Uma declaração de João Donato, recuperada por Leonardo Lichote (“João Donato, aos 88 anos, ainda era um menino de alma e mente”, Folha de S. Paulo, 18.07.2023), acho que ajuda a compreender a personalidade do músico, que falou no depoimento concedido ao Museu da Imagem e do Som, em 2009, que “o relógio para mim não tem números. É um círculo que gira em torno de si mesmo, como a Terra, como o Sol”; ou seja, os números têm um significado bastante relativo para ele.
No final de 1972 ou início de 1973, em momento de incertezas quanto aos rumos a seguir, João Donato ouviu do cantor e compositor Agostinho dos Santos (1932-1973) um conselho que se tornaria precioso: precisava de um letrista, de alguém que colocasse letras em suas canções. Ele, Agostinho, iria viajar, realizar uma turnê e, na volta, gostaria de fazer parcerias com o acreano João Donato. Infelizmente, Agostinho morreu no acidente do voo Varig 820 em 12 de julho de 1973, em Orly, aos 41 anos. O músico seguiu o conselho, e seus letristas, em geral, foram de primeira linha: Paulo César Pinheiro, Gilberto Gil, Caetano Veloso, Chico Buarque, Lysias Ênio, seu irmão mais novo, apenas para nomear alguns.
Até hoje, 50 anos depois, a menção a Agostinho dos Santos me emociona. Em 11 de julho de 1973, juntamente com minha namorada, fui ao Aeroporto de Congonhas me despedir de uma grande amiga dela, nossa colega na Getúlio Vargas, casada com um engenheiro de computação francês que trabalhava no Brasil; era mãe de um garotinho de colo e estavam indo para a França passar vinte dias de férias. À entrada da sala de embarque Agostinho, sorridente, dava entrevista. Foi a última vez que os vimos.
Lucas Nobile (“Tal qual Sócrates e Maradona no futebol, o articulista pairou acima de estilos e gêneros”, Folha de S. Paulo, 18.07.2023), com felicidade, escreveu que João Donato “não era pianista virtuoso, mas gravou com os instrumentistas mais respeitados do país. Seu piano economizava em notas, mas tinha balanço como poucos”.

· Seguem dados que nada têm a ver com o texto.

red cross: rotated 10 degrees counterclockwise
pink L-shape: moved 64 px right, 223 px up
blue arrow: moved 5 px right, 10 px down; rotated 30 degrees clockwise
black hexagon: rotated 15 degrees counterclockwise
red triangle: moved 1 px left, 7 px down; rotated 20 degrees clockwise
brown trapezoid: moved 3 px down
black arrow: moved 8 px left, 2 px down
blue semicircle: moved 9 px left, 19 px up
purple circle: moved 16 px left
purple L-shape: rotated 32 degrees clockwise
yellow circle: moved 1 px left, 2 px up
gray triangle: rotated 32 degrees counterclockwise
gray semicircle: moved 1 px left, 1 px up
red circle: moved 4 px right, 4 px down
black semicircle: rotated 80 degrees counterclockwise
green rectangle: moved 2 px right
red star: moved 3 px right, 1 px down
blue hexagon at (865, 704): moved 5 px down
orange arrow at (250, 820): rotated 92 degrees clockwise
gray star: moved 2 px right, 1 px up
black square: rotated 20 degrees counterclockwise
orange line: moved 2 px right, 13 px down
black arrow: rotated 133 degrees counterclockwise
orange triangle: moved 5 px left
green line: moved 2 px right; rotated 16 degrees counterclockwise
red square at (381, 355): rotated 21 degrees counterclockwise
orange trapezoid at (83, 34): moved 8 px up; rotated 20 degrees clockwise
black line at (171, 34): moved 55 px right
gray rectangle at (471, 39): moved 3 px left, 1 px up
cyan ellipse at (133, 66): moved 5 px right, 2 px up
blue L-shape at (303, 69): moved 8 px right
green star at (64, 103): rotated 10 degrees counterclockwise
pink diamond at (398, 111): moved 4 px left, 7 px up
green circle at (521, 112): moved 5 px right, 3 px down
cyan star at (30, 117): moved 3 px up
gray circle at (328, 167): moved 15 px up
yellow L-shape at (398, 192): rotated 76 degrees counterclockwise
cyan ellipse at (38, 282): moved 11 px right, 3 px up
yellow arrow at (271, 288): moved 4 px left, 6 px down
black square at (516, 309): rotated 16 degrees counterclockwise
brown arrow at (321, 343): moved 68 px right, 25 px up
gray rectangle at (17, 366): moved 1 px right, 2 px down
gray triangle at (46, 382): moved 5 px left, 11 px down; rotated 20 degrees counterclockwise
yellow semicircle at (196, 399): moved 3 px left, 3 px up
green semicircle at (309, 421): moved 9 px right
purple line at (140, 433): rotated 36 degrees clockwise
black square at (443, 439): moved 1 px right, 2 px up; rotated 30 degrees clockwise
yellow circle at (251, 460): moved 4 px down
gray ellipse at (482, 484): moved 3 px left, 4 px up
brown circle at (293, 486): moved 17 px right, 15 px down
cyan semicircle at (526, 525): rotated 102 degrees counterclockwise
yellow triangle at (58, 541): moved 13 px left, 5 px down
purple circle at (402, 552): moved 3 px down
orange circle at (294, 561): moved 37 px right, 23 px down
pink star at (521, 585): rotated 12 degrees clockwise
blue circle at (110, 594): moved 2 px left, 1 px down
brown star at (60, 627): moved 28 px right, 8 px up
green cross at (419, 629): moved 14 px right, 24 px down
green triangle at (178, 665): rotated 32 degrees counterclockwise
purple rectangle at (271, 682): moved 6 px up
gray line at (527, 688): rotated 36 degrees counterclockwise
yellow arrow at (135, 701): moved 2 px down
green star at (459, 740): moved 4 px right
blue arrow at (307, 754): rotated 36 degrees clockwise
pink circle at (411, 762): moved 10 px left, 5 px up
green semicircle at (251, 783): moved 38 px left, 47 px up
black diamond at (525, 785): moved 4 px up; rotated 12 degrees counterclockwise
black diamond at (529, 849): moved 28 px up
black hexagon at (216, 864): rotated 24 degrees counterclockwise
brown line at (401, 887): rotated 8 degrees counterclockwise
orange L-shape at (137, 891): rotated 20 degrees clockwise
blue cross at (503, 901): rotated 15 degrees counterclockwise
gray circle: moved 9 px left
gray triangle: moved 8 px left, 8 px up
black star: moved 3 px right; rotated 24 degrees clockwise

Em 2022, João Donato lançou Serotonina, seu álbum derradeiro. Em uma das faixas, “Órbita”, talvez tenha cantado a síntese do que esperava da vida:
A cabeça no ar
E os pés no chão
Na terra, mar e ar
Imensidão
Eu gosto mais de sim
Do que de não
Com a paz de Oxalá
No coração
*Afrânio Catani é professor titular sênior aposentado da Faculdade de Educação da USP. Atualmente é professor visitante na Faculdade de Educação da UERJ, campus de Duque de Caxias.